(Collected data)
-.-.-

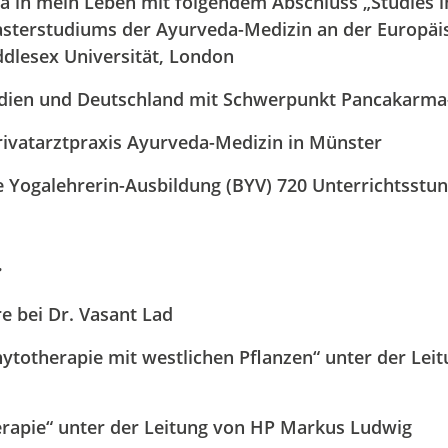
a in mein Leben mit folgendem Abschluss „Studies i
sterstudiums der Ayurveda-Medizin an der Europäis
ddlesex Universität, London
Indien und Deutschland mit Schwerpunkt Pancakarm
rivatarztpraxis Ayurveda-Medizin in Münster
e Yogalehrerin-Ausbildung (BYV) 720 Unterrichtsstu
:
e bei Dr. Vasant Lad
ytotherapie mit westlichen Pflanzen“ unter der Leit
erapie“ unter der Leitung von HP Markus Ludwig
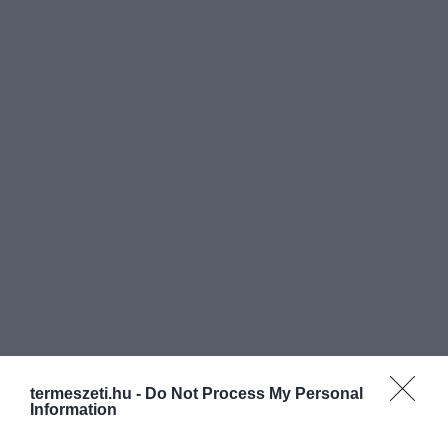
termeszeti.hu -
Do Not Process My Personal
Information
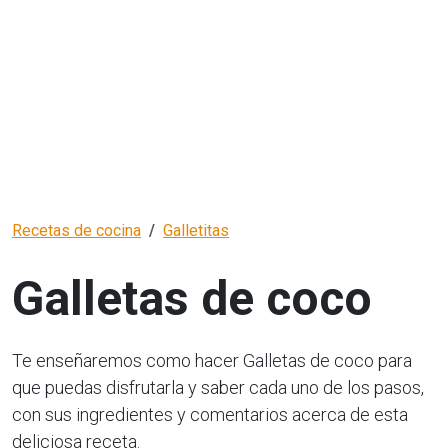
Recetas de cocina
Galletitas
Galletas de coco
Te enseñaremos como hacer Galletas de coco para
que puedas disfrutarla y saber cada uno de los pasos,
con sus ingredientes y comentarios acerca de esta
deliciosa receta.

-.-.-

▶ [PROBLEM DESCRIPTION]: Your task is to copy the entries in full and exactly, without any images.

▶ [ANSWER SPACE]:
a in mein Leben mit folgendem Abschluss „Studies i
sterstudiums der Ayurveda-Medizin an der Europäis
ddlesex Universität, London
Indien und Deutschland mit Schwerpunkt Pancakarm
rivatarztpraxis Ayurveda-Medizin in Münster
e Yogalehrerin-Ausbildung (BYV) 720 Unterrichtsstu
:
e bei Dr. Vasant Lad
ytotherapie mit westlichen Pflanzen“ unter der Leit
erapie“ unter der Leitung von HP Markus Ludwig
termeszeti.hu -
Do Not Process My Personal
Information
Recetas de cocina
Galletitas
Galletas de coco
Te enseñaremos como hacer Galletas de coco para
que puedas disfrutarla y saber cada uno de los pasos,
con sus ingredientes y comentarios acerca de esta
deliciosa receta.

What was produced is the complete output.